Austin asks Lee how he should feel about the victims of his theft, all of the poor suburban folks with no toast to make their mornings a little more pleasant. Lee is very drunk and responds curtly, more interested in the task of breaking the typewriter than listening to Austin babble on about toasters. Both men are very confused as to what time it is, but Austin decides that what Lee needs is a little toast for breakfast. Austin manically drops bread into each of the toasters, turning them all on.
Lee wants to know if there is enough gas in the car to go to Bakersfield because he is in need of the pleasures of a woman. Austin does not know how much gas in the car, but thinks that toast is a much better solution than a woman, as a woman never helped anyone.

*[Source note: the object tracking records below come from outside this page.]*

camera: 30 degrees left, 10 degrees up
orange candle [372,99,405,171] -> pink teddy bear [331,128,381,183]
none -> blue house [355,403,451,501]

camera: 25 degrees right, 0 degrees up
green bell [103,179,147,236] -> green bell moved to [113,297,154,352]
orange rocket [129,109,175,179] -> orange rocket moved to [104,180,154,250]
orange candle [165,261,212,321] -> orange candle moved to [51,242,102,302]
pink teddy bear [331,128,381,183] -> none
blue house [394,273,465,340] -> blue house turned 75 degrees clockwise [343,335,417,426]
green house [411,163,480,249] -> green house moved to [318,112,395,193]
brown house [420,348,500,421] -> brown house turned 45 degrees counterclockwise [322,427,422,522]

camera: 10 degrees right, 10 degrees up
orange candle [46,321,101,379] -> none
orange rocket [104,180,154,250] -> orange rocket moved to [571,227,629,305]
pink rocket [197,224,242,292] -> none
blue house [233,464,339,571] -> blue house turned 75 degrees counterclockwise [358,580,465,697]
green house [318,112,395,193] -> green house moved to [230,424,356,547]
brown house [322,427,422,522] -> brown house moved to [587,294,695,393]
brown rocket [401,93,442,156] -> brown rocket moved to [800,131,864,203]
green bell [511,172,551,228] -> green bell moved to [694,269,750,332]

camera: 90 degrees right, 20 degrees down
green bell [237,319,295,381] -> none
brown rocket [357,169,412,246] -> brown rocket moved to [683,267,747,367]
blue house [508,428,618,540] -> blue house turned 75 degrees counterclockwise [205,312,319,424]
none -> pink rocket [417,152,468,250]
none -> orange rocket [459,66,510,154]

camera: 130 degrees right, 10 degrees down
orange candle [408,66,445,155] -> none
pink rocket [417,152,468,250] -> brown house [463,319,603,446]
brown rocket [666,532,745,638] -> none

Lee rifles through his pockets, looking at various women's phone numbers. He burns some of them in the small fire and keeps others.

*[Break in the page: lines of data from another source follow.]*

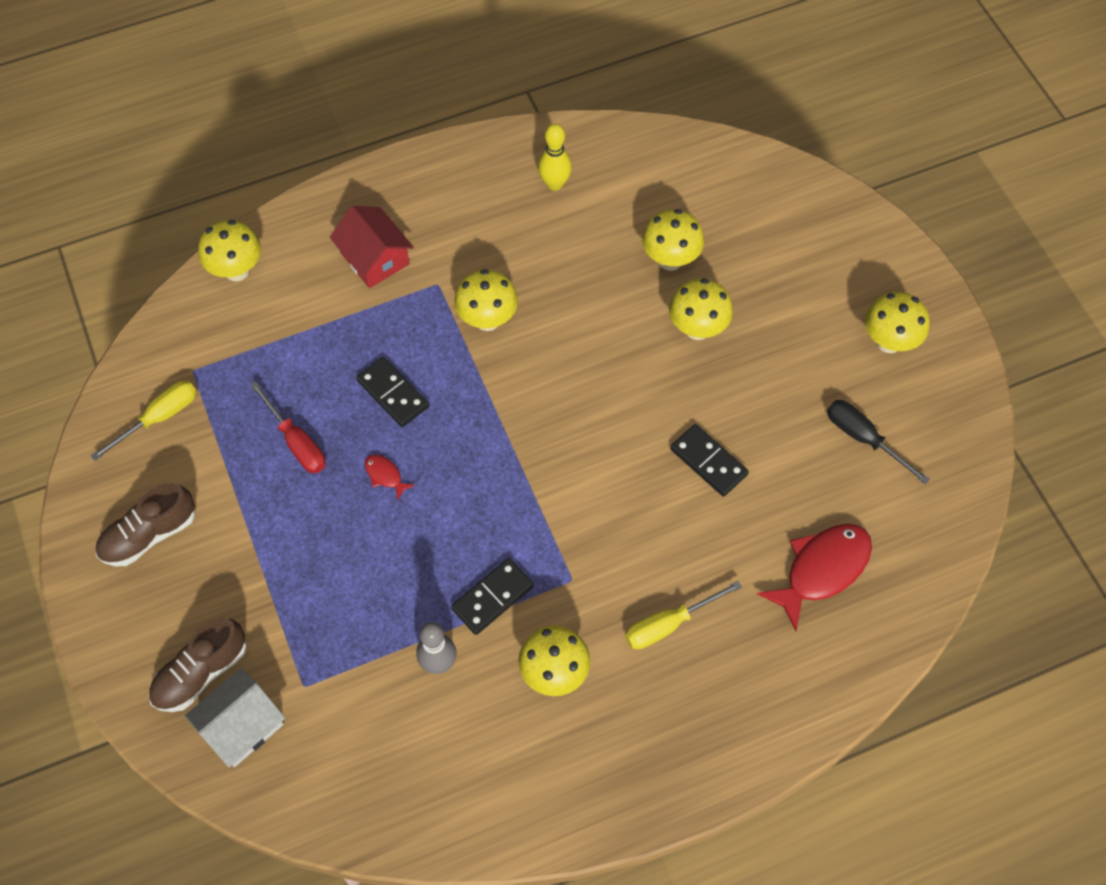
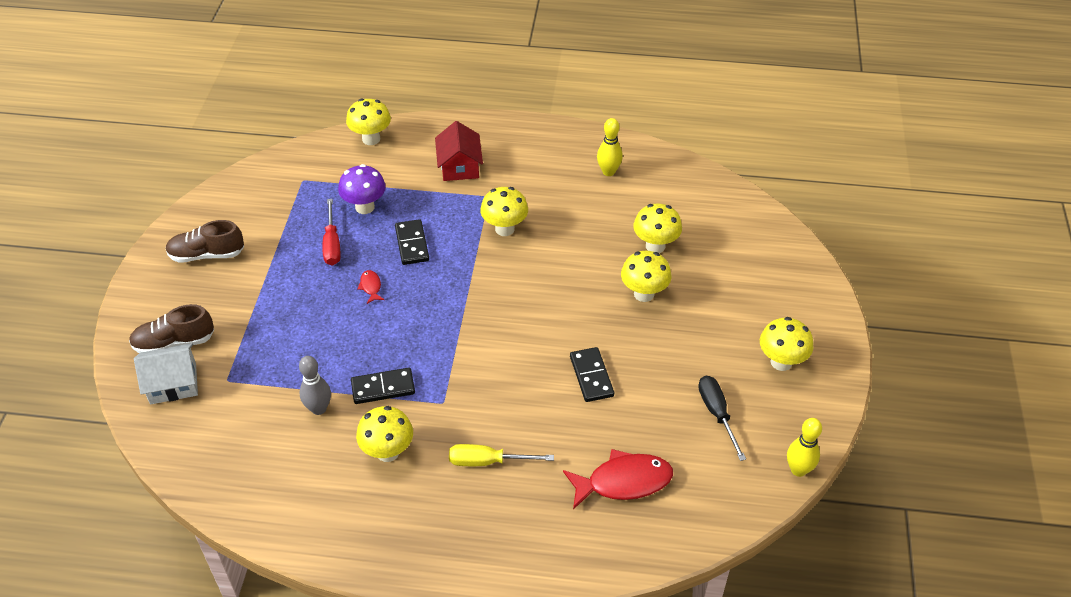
camera: 30 degrees right, 15 degrees down
yellow screwdriver [91,380,197,461] -> none
none -> purple mushroom [338,164,386,214]
none -> yellow bowling pin [787,418,822,477]

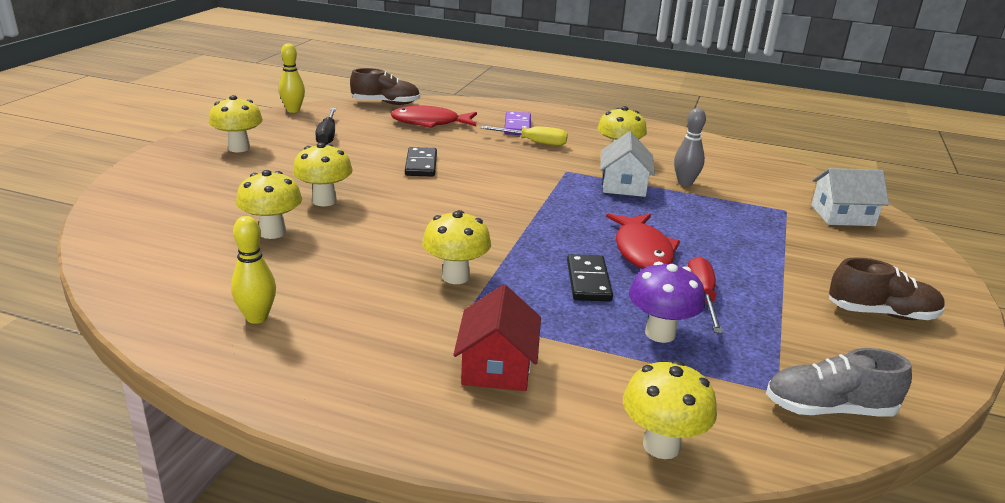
camera: 170 degrees left, 20 degrees down
brown shoe [129,304,214,353] -> brown shoe moved to [350,68,420,105]
black domino [351,368,415,404] -> white house [600,131,655,197]
red fish [357,270,384,304] -> red fish [606,213,680,269], size x2.20
none -> purple domino [504,111,531,135]
none -> grey shoe [766,348,912,417]

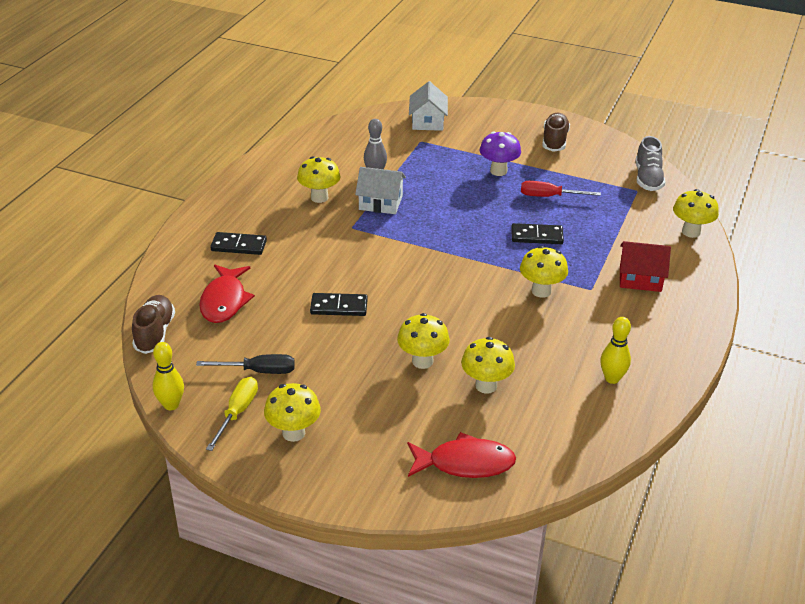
camera: 85 degrees left, 10 degrees up
yellow screwdriver [480,126,568,146] -> yellow screwdriver moved to [206,377,258,451]
purple domino [504,111,531,135] -> black domino [210,232,267,255]
red fish [606,213,680,269] -> red fish moved to [407,432,516,478]
purple mushroom [629,262,705,343] -> purple mushroom moved to [480,132,521,176]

Lee calls the operator looking for a woman name Melanie Ferguson in Bakersfield. There are ten different Melanie Fergusons, however, and as Lee does not remember where his Melanie Ferguson lives, he decides to take down all ten numbers. Unfortunately, he cannot find a pen or a pencil, and he destroys what is left of the kitchen looking for one. By the time he finds a pencil and gets back to the phone, the operator has hung up. In Austin's eyes, it is all for the best. Austin thinks that the best remedy is a good piece of toast, and likens the smell of toast to the feeling of salvation.

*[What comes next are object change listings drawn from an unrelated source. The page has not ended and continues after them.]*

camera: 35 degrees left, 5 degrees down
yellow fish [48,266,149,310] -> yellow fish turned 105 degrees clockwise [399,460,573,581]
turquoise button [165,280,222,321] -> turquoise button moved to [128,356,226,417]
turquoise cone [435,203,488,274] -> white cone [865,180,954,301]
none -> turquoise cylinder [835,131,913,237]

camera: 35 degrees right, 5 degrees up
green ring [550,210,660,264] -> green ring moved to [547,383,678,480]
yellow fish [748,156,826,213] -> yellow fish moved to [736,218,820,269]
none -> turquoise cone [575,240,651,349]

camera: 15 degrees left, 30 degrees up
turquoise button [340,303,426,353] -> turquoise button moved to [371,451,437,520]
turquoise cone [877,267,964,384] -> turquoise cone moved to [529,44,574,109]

Austin then asks if he can accompany Lee back to the desert. Lee laughs, thinking that Austin would not last more than five minutes away from the luxuries of suburbia. Furthermore, Lee does not understand why Austin would want to leave such luxuries in the first place. Austin proclaims that nothing is real in his life, and that the only authenticity lies out in the wilderness, in the unknown. Lee is dumbfounded, as he did not go out to the desert for a transcendent, spiritual journey. He went out there only because he failed to make things work in the regular world.
Austin begs Lee to take him to the desert. Lee becomes angry and finally knocks the plate of toast Austin carries onto the floor. Austin lowers himself and slowly gathers up all of the toast. Lee, considering for a moment, offers a deal: if Austin will write Lee's screenplay without irony or criticism, Lee will take Austin to the desert. Austin readily agrees, and the scene ends while Lee loudly crunches on a piece of Austin's toast.